**Task instructions**
The line containing "in the Department of Engli" marks the end: write out exactly every line from the first line of the data below through that line, and only those.

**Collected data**
──────────

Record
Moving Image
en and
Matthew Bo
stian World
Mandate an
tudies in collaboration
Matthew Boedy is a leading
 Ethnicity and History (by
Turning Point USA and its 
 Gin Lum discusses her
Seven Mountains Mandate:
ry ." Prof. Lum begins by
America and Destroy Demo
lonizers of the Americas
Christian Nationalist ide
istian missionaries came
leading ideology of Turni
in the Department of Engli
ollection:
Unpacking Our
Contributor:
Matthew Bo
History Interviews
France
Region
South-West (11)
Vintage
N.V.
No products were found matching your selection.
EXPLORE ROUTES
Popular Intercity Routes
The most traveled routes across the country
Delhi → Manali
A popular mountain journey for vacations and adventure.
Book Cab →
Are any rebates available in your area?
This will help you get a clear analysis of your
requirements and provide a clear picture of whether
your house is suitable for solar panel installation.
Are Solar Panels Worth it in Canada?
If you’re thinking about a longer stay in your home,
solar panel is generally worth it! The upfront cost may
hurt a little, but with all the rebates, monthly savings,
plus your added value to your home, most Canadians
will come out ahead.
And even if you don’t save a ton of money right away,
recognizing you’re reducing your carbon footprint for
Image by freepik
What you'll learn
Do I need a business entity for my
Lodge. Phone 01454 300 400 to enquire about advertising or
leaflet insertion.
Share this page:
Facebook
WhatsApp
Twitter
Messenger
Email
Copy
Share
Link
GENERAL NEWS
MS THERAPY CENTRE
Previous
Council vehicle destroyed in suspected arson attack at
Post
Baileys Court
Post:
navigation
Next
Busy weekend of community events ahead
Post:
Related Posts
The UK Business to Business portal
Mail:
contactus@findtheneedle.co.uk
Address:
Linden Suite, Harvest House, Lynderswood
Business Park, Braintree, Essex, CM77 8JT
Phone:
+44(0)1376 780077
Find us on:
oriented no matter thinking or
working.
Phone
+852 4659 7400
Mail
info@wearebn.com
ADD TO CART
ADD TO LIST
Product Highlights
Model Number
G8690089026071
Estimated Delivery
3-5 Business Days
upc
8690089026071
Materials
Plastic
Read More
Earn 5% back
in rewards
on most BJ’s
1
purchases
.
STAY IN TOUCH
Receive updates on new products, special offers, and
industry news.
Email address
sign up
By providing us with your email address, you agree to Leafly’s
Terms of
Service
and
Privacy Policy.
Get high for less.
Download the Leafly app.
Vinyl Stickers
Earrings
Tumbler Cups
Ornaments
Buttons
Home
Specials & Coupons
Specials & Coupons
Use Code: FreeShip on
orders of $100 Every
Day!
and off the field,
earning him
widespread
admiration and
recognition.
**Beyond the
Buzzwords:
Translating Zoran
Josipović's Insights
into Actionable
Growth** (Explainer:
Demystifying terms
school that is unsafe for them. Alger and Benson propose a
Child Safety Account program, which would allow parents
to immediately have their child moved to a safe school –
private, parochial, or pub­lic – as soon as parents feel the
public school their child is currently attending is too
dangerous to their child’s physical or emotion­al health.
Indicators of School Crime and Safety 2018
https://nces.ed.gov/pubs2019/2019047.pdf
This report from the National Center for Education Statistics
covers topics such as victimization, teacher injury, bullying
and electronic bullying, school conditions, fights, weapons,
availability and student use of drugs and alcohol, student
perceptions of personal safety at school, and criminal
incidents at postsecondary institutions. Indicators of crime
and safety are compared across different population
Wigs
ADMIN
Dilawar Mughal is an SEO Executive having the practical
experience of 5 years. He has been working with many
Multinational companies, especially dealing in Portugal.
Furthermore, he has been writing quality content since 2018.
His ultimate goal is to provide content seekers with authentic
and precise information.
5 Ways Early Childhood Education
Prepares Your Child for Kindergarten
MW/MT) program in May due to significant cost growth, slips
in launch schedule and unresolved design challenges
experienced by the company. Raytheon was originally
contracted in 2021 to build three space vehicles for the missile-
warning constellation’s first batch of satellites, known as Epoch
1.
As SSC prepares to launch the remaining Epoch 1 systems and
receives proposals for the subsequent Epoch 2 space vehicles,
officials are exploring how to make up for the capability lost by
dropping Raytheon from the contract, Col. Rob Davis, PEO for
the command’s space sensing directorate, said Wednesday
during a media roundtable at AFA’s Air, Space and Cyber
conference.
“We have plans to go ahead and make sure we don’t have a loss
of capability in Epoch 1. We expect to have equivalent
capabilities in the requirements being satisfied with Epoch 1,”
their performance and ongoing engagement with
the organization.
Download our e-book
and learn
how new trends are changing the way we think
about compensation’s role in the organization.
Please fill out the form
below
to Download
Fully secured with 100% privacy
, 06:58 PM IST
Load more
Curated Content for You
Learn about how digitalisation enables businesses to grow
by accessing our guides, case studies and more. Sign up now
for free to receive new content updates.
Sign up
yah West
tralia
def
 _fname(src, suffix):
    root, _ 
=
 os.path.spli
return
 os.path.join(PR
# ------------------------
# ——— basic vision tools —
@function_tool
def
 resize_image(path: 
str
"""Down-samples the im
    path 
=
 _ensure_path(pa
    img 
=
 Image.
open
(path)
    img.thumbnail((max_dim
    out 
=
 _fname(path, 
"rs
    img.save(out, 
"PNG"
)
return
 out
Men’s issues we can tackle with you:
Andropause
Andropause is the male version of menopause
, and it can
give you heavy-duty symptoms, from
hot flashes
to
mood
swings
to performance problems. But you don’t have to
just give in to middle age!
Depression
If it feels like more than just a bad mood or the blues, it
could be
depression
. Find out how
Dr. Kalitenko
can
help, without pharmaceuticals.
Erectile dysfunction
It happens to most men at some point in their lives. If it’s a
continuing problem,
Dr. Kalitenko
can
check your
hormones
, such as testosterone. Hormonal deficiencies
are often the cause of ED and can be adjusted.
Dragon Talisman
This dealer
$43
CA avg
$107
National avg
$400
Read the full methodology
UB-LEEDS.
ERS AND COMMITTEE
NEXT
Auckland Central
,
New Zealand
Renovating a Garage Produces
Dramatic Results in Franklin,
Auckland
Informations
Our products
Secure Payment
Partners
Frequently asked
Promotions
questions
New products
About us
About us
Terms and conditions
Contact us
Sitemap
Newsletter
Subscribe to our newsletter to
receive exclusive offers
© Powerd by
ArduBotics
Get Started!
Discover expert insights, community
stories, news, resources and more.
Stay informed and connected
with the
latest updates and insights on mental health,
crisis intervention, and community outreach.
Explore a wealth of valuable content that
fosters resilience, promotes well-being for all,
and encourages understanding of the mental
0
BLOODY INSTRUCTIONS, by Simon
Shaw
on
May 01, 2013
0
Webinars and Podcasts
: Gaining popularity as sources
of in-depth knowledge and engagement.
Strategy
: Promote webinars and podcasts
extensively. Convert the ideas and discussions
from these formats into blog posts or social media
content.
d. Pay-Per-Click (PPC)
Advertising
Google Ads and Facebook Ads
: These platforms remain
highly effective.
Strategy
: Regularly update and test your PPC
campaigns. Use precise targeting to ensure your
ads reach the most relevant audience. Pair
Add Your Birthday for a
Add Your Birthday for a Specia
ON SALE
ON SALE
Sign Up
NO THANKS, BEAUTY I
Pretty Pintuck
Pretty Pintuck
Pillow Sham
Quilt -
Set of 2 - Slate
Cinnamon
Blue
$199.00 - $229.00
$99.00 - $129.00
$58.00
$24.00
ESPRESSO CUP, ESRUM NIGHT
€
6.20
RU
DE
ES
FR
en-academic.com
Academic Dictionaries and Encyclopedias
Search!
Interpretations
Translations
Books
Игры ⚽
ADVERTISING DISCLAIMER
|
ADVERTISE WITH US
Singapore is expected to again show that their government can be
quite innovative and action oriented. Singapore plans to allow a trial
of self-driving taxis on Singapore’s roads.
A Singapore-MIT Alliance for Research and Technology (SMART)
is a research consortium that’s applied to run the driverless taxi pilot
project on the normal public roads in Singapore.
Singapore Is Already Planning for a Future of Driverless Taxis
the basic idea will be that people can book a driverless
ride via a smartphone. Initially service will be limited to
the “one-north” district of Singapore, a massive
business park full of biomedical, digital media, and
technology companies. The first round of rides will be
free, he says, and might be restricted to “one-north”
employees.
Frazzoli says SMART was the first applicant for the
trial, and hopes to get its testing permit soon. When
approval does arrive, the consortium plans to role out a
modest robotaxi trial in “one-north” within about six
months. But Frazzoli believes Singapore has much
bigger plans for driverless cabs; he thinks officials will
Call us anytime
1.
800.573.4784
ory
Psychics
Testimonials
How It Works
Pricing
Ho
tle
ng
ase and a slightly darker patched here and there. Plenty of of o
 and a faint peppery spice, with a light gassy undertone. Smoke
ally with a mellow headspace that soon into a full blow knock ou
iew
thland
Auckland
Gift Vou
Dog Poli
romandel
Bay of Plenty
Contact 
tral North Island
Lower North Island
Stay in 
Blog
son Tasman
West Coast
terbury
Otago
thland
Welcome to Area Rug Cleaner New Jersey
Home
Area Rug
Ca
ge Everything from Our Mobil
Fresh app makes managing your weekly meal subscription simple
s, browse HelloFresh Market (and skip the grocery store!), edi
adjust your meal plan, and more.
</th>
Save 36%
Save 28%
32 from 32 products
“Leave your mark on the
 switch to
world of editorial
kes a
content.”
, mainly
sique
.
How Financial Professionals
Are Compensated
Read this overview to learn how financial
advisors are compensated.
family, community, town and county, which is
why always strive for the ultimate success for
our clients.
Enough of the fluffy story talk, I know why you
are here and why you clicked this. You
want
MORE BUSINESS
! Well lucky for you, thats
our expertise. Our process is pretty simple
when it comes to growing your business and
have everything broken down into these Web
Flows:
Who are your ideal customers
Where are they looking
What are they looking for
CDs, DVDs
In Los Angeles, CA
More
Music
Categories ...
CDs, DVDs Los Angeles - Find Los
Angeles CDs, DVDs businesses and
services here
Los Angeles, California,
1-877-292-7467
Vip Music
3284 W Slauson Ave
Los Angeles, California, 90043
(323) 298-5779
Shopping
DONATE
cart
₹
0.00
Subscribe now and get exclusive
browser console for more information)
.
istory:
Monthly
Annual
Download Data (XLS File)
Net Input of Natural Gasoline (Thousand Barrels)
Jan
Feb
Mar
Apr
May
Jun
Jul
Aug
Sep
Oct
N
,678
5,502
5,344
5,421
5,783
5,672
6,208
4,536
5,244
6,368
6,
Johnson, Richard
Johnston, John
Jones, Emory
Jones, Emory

──────────

**Solved problem**
Record
Moving Image
en and
Matthew Bo
stian World
Mandate an
tudies in collaboration
Matthew Boedy is a leading
 Ethnicity and History (by
Turning Point USA and its 
 Gin Lum discusses her
Seven Mountains Mandate:
ry ." Prof. Lum begins by
America and Destroy Demo
lonizers of the Americas
Christian Nationalist ide
istian missionaries came
leading ideology of Turni
in the Department of Engli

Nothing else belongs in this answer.